With the U.S. stock market plummeting today on news that the leadership of the U.S. House of Representatives failed to deliver a bailout package to ensure that banks and financial institutions would be able to resume lending to one another in the current panic, we thought we might present the following two charts to help place the stock market's reaction into better historical context.
The first chart will be familiar to regular readers of Political Calculations. It shows the average monthly index value of the S&P 500 versus the index' trailing year dividends per share since order initially broke down in the market beginning in January 2008:
Without the market action today, the average decline of the S&P 500 index during the month of September through Friday, 26 September 2008, would be sufficient to provide the two-standard-deviation decline early warning signal that we've identified as frequently occurring prior to historic breaks in order.

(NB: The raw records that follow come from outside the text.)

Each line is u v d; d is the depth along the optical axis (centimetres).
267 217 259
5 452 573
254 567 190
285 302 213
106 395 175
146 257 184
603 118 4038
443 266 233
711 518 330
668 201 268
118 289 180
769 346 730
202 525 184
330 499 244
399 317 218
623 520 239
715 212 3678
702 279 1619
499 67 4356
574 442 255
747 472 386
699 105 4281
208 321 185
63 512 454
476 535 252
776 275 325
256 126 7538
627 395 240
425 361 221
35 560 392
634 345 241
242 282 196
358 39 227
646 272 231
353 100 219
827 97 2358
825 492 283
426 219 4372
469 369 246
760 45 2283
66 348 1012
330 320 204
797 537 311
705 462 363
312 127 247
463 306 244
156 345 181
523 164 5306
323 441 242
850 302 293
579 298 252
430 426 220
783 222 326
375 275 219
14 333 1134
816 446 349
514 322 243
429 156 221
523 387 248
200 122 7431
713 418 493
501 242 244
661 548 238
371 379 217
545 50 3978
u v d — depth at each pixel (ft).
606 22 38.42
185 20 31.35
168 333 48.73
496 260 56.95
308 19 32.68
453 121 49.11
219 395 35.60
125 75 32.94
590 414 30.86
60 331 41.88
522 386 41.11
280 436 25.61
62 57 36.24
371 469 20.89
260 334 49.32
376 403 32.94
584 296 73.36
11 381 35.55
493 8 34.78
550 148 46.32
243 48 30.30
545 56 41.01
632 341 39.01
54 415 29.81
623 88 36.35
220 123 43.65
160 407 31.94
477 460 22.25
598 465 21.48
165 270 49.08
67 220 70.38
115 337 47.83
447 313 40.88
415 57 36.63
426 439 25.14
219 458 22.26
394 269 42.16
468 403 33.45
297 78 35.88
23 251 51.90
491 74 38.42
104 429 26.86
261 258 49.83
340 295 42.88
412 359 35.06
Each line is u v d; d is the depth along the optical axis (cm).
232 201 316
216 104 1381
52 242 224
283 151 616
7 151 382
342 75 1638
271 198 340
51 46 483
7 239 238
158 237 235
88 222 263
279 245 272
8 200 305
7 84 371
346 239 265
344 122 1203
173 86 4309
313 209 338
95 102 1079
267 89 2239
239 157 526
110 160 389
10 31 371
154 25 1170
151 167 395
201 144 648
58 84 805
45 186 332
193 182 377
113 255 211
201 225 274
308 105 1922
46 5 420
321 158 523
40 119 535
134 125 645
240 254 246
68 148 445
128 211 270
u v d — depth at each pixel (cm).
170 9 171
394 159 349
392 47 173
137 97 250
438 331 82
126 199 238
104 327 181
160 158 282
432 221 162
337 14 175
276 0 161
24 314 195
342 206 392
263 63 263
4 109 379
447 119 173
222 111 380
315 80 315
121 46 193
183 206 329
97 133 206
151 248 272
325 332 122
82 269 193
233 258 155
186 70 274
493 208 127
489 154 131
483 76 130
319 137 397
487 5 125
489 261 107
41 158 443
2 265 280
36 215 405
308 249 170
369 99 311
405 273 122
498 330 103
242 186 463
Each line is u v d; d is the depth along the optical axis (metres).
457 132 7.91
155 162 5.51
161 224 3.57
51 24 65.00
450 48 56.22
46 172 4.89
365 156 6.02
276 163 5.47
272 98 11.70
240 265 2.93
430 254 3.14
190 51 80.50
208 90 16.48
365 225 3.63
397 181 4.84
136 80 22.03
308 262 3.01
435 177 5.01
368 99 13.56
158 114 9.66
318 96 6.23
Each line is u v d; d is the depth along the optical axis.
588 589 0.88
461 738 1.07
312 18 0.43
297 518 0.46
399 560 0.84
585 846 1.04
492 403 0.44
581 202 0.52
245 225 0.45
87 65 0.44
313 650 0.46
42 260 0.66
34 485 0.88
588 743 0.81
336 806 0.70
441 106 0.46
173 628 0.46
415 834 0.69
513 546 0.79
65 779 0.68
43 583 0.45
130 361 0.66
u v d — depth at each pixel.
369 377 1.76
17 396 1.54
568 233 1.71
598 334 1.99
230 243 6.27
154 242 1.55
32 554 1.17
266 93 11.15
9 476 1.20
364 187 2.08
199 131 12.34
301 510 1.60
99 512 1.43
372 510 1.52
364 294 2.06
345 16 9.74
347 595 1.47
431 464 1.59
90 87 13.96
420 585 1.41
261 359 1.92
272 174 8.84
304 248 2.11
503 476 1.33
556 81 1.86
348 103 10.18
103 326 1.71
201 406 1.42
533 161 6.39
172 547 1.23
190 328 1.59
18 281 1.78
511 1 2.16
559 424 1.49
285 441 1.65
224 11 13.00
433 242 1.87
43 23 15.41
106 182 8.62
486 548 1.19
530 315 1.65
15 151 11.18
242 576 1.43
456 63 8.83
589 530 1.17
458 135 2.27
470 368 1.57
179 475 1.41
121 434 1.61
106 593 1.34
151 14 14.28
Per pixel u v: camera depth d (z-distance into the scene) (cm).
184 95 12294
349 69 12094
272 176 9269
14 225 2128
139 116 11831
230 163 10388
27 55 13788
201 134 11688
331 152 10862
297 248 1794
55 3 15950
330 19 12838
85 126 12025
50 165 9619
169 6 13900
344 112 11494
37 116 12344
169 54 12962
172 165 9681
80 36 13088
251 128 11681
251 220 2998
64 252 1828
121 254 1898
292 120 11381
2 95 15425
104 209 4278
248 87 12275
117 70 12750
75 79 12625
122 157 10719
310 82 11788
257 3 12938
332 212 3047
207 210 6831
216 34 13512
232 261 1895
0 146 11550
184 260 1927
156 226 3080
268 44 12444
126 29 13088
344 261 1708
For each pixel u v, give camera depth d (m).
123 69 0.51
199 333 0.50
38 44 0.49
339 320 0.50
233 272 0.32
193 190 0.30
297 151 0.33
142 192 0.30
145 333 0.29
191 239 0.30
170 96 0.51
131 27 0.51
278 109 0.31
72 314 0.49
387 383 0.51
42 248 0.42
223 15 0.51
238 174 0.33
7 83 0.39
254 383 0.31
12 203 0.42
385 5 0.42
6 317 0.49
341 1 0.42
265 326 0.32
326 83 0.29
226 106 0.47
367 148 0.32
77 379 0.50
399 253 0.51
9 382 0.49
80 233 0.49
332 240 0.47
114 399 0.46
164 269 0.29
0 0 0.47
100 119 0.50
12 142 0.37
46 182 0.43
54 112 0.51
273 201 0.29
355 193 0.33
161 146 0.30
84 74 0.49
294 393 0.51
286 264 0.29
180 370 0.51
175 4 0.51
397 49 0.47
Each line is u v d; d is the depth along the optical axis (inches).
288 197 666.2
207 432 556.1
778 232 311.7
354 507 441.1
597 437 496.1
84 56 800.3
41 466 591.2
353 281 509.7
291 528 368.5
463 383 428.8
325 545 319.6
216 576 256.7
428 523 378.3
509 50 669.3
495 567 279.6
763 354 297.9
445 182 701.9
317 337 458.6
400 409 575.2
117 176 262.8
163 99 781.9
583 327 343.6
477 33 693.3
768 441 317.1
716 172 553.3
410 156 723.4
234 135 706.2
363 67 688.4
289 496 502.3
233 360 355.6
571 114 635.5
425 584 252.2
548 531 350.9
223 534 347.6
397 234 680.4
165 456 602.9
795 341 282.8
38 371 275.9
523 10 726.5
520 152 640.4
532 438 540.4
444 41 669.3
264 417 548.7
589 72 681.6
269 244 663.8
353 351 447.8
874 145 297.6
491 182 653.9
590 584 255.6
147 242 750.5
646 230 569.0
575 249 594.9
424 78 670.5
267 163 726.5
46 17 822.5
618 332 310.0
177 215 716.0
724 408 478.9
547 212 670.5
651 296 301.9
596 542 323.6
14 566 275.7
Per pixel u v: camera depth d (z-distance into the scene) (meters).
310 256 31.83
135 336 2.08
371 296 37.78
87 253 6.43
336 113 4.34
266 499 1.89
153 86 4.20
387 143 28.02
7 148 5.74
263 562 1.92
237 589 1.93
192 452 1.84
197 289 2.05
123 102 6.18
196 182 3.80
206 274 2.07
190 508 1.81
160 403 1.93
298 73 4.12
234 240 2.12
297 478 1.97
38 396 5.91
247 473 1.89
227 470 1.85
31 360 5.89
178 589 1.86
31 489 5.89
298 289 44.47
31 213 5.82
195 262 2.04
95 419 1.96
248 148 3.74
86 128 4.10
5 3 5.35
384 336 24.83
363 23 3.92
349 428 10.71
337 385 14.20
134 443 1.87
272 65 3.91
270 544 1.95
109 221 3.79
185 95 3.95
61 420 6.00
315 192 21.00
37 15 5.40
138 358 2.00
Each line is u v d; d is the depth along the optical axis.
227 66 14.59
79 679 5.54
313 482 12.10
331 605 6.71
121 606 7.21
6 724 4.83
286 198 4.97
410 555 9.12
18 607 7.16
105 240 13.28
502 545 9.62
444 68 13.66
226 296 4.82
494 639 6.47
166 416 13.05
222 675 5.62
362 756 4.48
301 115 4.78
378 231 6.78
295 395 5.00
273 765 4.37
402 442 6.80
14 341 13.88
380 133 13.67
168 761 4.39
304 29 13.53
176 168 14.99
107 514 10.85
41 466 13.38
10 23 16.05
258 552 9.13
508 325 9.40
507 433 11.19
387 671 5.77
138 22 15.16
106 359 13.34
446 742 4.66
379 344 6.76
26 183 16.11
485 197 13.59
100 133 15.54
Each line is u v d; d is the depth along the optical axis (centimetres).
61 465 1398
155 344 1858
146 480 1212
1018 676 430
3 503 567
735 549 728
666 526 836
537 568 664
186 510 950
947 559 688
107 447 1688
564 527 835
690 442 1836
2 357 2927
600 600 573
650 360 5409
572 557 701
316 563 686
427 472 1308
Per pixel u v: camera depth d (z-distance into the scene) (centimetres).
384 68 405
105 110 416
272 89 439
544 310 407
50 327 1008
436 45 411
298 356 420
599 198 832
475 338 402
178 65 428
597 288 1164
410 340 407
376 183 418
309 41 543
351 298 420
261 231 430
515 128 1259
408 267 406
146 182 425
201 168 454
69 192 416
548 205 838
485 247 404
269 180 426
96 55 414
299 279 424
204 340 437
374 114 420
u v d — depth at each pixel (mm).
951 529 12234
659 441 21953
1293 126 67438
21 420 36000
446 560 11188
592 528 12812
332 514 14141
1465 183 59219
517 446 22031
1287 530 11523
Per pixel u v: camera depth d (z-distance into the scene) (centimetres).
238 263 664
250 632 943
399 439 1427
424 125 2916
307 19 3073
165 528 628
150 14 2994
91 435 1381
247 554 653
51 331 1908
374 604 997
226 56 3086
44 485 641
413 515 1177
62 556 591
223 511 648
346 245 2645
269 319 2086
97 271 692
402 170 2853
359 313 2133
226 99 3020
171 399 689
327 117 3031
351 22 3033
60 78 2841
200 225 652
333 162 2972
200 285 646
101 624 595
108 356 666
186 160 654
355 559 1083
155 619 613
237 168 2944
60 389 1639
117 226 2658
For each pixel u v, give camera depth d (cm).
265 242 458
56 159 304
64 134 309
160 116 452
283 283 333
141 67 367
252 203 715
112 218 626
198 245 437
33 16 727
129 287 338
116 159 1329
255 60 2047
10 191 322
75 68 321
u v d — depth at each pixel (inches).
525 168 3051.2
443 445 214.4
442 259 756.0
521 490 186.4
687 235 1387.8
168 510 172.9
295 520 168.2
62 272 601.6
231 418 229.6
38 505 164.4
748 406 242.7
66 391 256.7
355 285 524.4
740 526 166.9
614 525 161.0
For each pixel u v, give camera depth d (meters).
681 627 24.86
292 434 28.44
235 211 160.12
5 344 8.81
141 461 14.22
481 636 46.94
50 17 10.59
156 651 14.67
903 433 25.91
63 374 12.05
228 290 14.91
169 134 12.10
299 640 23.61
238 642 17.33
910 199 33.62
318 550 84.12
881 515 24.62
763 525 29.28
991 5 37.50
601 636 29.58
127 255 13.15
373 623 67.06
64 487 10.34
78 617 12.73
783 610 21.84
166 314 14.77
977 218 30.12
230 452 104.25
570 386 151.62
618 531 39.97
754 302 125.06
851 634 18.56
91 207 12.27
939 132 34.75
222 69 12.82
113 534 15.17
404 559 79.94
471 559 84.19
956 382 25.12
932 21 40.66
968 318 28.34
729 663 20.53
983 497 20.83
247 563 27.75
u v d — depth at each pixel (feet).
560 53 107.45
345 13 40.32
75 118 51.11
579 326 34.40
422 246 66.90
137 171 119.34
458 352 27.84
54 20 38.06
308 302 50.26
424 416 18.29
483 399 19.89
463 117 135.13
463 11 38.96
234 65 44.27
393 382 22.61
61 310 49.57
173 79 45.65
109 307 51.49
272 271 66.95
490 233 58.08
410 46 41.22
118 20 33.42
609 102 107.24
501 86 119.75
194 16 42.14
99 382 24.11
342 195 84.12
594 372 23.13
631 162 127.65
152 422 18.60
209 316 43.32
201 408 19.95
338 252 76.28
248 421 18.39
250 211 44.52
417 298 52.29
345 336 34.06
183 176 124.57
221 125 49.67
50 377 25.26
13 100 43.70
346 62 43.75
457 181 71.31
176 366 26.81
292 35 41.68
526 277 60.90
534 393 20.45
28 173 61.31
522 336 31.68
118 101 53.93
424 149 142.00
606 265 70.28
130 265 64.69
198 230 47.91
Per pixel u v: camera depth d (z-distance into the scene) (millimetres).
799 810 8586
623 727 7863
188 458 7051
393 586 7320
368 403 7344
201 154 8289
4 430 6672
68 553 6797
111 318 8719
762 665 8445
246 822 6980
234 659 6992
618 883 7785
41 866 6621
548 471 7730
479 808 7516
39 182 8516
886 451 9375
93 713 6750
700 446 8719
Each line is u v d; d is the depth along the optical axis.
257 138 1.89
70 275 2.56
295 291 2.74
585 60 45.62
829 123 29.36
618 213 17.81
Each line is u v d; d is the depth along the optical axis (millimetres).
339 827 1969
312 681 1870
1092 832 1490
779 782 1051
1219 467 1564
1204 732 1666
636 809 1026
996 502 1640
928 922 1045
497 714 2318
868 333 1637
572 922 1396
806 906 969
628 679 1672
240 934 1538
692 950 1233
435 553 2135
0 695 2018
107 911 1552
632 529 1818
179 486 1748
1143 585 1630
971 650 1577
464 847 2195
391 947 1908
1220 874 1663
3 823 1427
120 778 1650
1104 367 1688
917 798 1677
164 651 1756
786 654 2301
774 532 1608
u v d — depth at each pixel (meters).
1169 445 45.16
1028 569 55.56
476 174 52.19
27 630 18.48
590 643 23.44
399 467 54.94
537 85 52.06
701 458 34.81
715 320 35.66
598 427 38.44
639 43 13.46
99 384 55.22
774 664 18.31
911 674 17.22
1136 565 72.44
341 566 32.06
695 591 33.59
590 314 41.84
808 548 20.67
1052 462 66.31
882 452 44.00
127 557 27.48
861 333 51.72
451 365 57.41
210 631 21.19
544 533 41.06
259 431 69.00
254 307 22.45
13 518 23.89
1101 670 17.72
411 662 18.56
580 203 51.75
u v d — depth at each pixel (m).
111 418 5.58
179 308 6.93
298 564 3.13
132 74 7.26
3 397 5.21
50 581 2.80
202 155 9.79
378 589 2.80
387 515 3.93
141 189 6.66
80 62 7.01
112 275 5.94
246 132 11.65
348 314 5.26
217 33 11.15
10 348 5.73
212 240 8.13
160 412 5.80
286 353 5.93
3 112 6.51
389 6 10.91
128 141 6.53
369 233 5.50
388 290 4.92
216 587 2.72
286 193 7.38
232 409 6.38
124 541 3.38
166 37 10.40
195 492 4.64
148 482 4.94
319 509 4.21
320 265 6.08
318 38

The next chart puts things in a much longer term focus. We've mapped the average monthly index value for the S&P 500 from January 1871 through August 2008, with a single data point indicating where the market closed on 29 September 2008, presenting both axes of the chart on logarithmic scales:
The portion of the chart with a trailing year dividend per share greater than $1.00 is consistent with the modern era of the stock market, which began in January 1952.
At present however, the action of the market would seem to more closely resemble the post-Civil War period, perhaps a result of the similarity between the current crisis and the banking panics of the late 1800's and early twentieth century.